Long-term growth thesis
The world's population continues to expand, and since there's only so much farmland available for food production, this places an enormous strain on farm yields and productivity. Crop nutrient supplier Mosaic (MOS) stated in its 2013 annual report that the global population recently passed 7 billion and will reach 9 billion by 2050. And, that farmers will have to grow as much food over the next 50 years as they have over the full course of recorded human history.
Deere's highly productive machines are critical to feeding the world, and as a result, the company is seeing positive momentum across many of its key markets. In China, government subsidies will support the agriculture industry. Deere expects 7.3% growth in China's GDP this year, which is a strong tailwind. And, in India, where the government is focusing on mechanization, Deere's equipment should fill the demand.
In the United States, Deere is seeing farming conditions firm. Farm cash receipts in the U.S. are still very close to historically high levels. Separately, housing starts and construction spending are still recovering in the United States, which should provide growth for Deere's construction and forestry segments.
Terra Nitrogen could also see higher demand for this year's application season since its parent company CF Industries (CF) reported record ammonia sales last quarter. This could mean a much better harvest is in store, which would be a huge tailwind for Terra Nitrogen.
Deere and Terra Nitrogen are both value and income plays
What attracts me most to Deere and Terra Nitrogen is that they are both value and income plays. Each company has remained solidly profitable despite their falling share prices, and their dividends have remained intact.

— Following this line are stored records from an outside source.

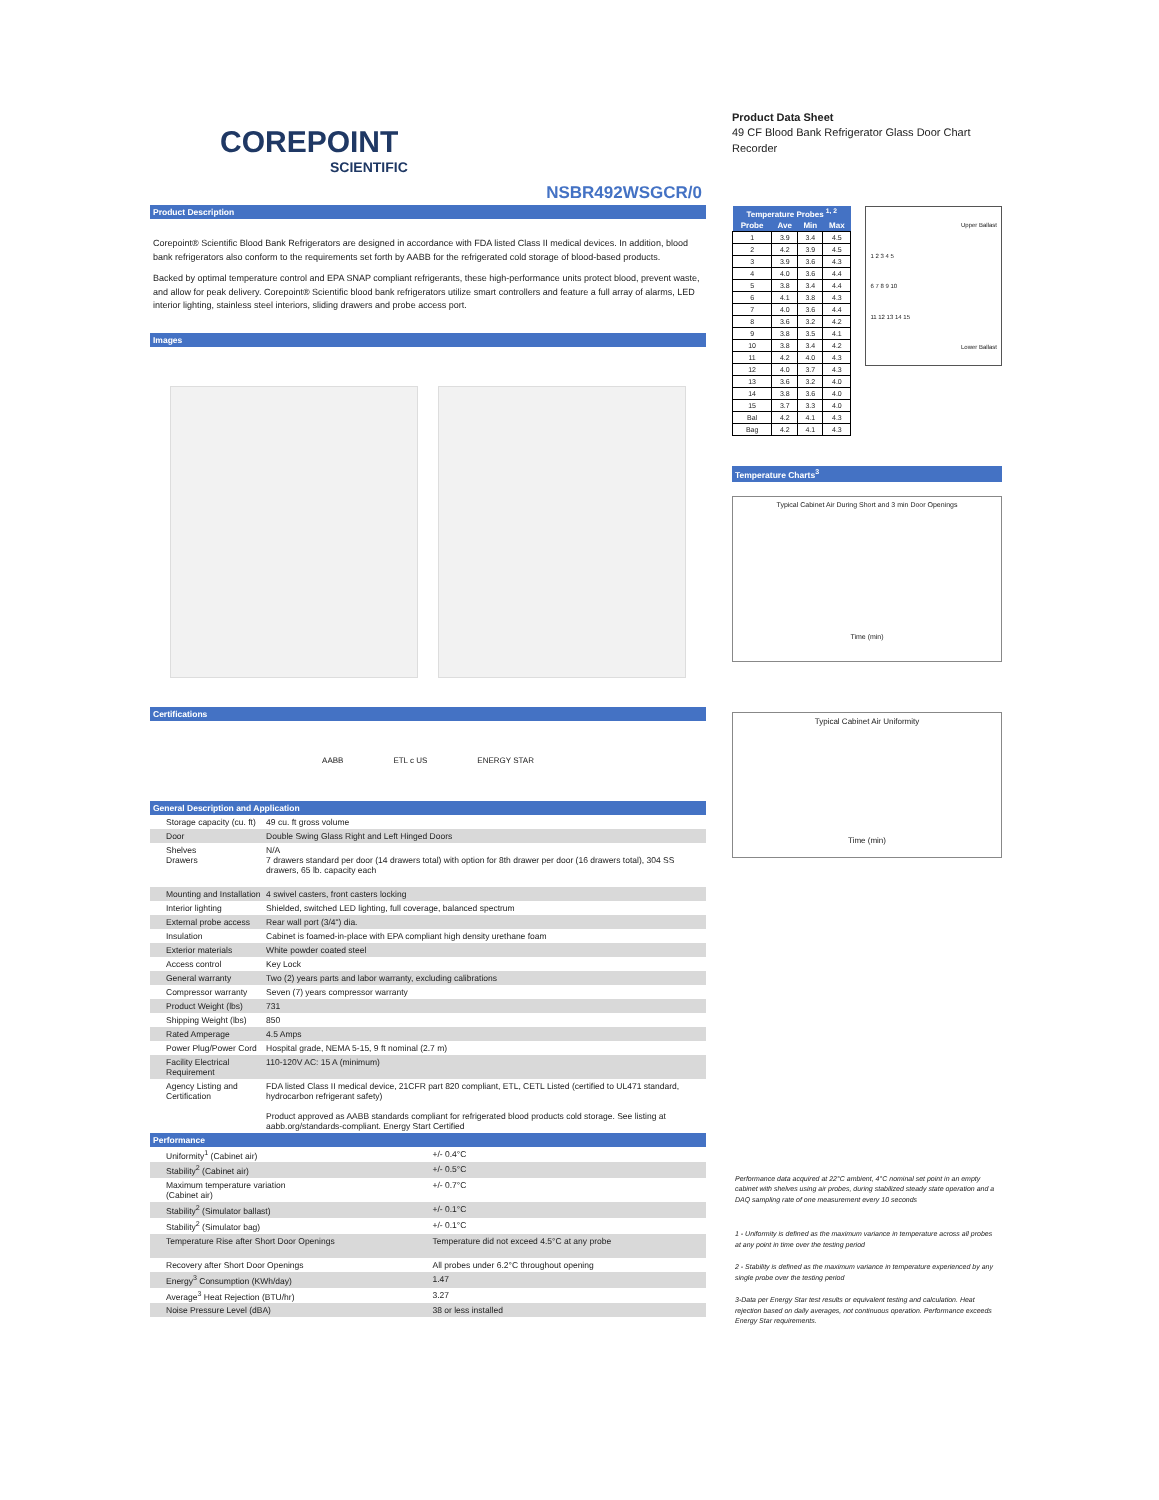COREPOINT
SCIENTIFIC
NSBR492WSGCR/0
Product Description
Corepoint® Scientific Blood Bank Refrigerators are designed in accordance with FDA listed Class II medical devices. In addition, blood bank refrigerators also conform to the requirements set forth by AABB for the refrigerated cold storage of blood-based products.
Backed by optimal temperature control and EPA SNAP compliant refrigerants, these high-performance units protect blood, prevent waste, and allow for peak delivery. Corepoint® Scientific blood bank refrigerators utilize smart controllers and feature a full array of alarms, LED interior lighting, stainless steel interiors, sliding drawers and probe access port.
Images
Certifications
AABB ETL c US ENERGY STAR
General Description and Application
| Storage capacity (cu. ft) | 49 cu. ft gross volume |
| Door | Double Swing Glass Right and Left Hinged Doors |
| Shelves Drawers | N/A 7 drawers standard per door (14 drawers total) with option for 8th drawer per door (16 drawers total), 304 SS drawers, 65 lb. capacity each |
| Mounting and Installation | 4 swivel casters, front casters locking |
| Interior lighting | Shielded, switched LED lighting, full coverage, balanced spectrum |
| External probe access | Rear wall port (3/4") dia. |
| Insulation | Cabinet is foamed-in-place with EPA compliant high density urethane foam |
| Exterior materials | White powder coated steel |
| Access control | Key Lock |
| General warranty | Two (2) years parts and labor warranty, excluding calibrations |
| Compressor warranty | Seven (7) years compressor warranty |
| Product Weight (lbs) | 731 |
| Shipping Weight (lbs) | 850 |
| Rated Amperage | 4.5 Amps |
| Power Plug/Power Cord | Hospital grade, NEMA 5-15, 9 ft nominal (2.7 m) |
| Facility Electrical Requirement | 110-120V AC: 15 A (minimum) |
| Agency Listing and Certification | FDA listed Class II medical device, 21CFR part 820 compliant, ETL, CETL Listed (certified to UL471 standard, hydrocarbon refrigerant safety) Product approved as AABB standards compliant for refrigerated blood products cold storage. See listing at aabb.org/standards-compliant. Energy Start Certified |
Performance
| Uniformity<sup>1</sup> (Cabinet air) | +/- 0.4°C |
| Stability<sup>2</sup> (Cabinet air) | +/- 0.5°C |
| Maximum temperature variation (Cabinet air) | +/- 0.7°C |
| Stability<sup>2</sup> (Simulator ballast) | +/- 0.1°C |
| Stability<sup>2</sup> (Simulator bag) | +/- 0.1°C |
| Temperature Rise after Short Door Openings | Temperature did not exceed 4.5°C at any probe |
| Recovery after Short Door Openings | All probes under 6.2°C throughout opening |
| Energy<sup>3</sup> Consumption (KWh/day) | 1.47 |
| Average<sup>3</sup> Heat Rejection (BTU/hr) | 3.27 |
| Noise Pressure Level (dBA) | 38 or less installed |
Product Data Sheet
49 CF Blood Bank Refrigerator Glass Door Chart Recorder
| Temperature Probes <sup>1, 2</sup> | | | |
| --- | --- | --- | --- |
| Probe | Ave | Min | Max |
| 1 | 3.9 | 3.4 | 4.5 |
| 2 | 4.2 | 3.9 | 4.5 |
| 3 | 3.9 | 3.6 | 4.3 |
| 4 | 4.0 | 3.6 | 4.4 |
| 5 | 3.8 | 3.4 | 4.4 |
| 6 | 4.1 | 3.8 | 4.3 |
| 7 | 4.0 | 3.6 | 4.4 |
| 8 | 3.6 | 3.2 | 4.2 |
| 9 | 3.8 | 3.5 | 4.1 |
| 10 | 3.8 | 3.4 | 4.2 |
| 11 | 4.2 | 4.0 | 4.3 |
| 12 | 4.0 | 3.7 | 4.3 |
| 13 | 3.6 | 3.2 | 4.0 |
| 14 | 3.8 | 3.6 | 4.0 |
| 15 | 3.7 | 3.3 | 4.0 |
| Bal | 4.2 | 4.1 | 4.3 |
| Bag | 4.2 | 4.1 | 4.3 |
Upper Ballast
1 2 3 4 5
6 7 8 9 10
11 12 13 14 15
Lower Ballast
Temperature Charts<sup>3</sup>
Typical Cabinet Air During Short and 3 min Door Openings
Time (min)
Typical Cabinet Air Uniformity
Time (min)
Performance data acquired at 22°C ambient, 4°C nominal set point in an empty cabinet with shelves using air probes, during stabilized steady state operation and a DAQ sampling rate of one measurement every 10 seconds
1 - Uniformity is defined as the maximum variance in temperature across all probes at any point in time over the testing period
2 - Stability is defined as the maximum variance in temperature experienced by any single probe over the testing period
3-Data per Energy Star test results or equivalent testing and calculation. Heat rejection based on daily averages, not continuous operation. Performance exceeds Energy Star requirements.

Deere is a cheap stock and pays a solid 3% dividend. Deere's valuation is attractive because the stock trades for 9 times trailing EPS and 12 times forward EPS, meaning the market is already pricing in Deere's lack of growth expectations. Once farming conditions improve again, Deere should rebound, and its valuation will likely expand. Plus, Deere is a strong dividend growth stock. Earlier this year, Deere raised its dividend by 17.6%. Deere raises its dividend every five quarters on average. Over the past five years, the compound annual growth rate of its dividend is a very strong 16.5%.
Terra Nitrogen units have fallen significantly to $139 per unit, and are down about 34% from their 52-week high of $211 per unit. Terra Nitrogen has a very cheap valuation, and is now a great value and income play. The units trade for just 10 times EPS and offer a nearly 9% yield. Plus, Terra Nitrogen has a strong balance sheet, which provides some protection. The company has $116 million in cash and equivalents, compared to virtually no long-term debt.
Both Deere and Terra Nitrogen are suffering through downturns, which has brought their valuations down as well. However, I'm not focusing on what has gone wrong through the first part of the year. Rather, I'm keeping my focus on what I believe will happen going forward. I expect the global agriculture industry to rebound due to the fact that food production is simply something we cannot live without.
Assuming some recovery in their respective businesses, it's extremely likely that Deere and Terra Nitrogen will see their valuations expand in the future. Add in their hefty yields, and the total return potential for Deere and Terra Nitrogen over the next several years is very compelling. That's why I bought both Deere and Terra Nitrogen, and why my fellow value and income investors should do the same.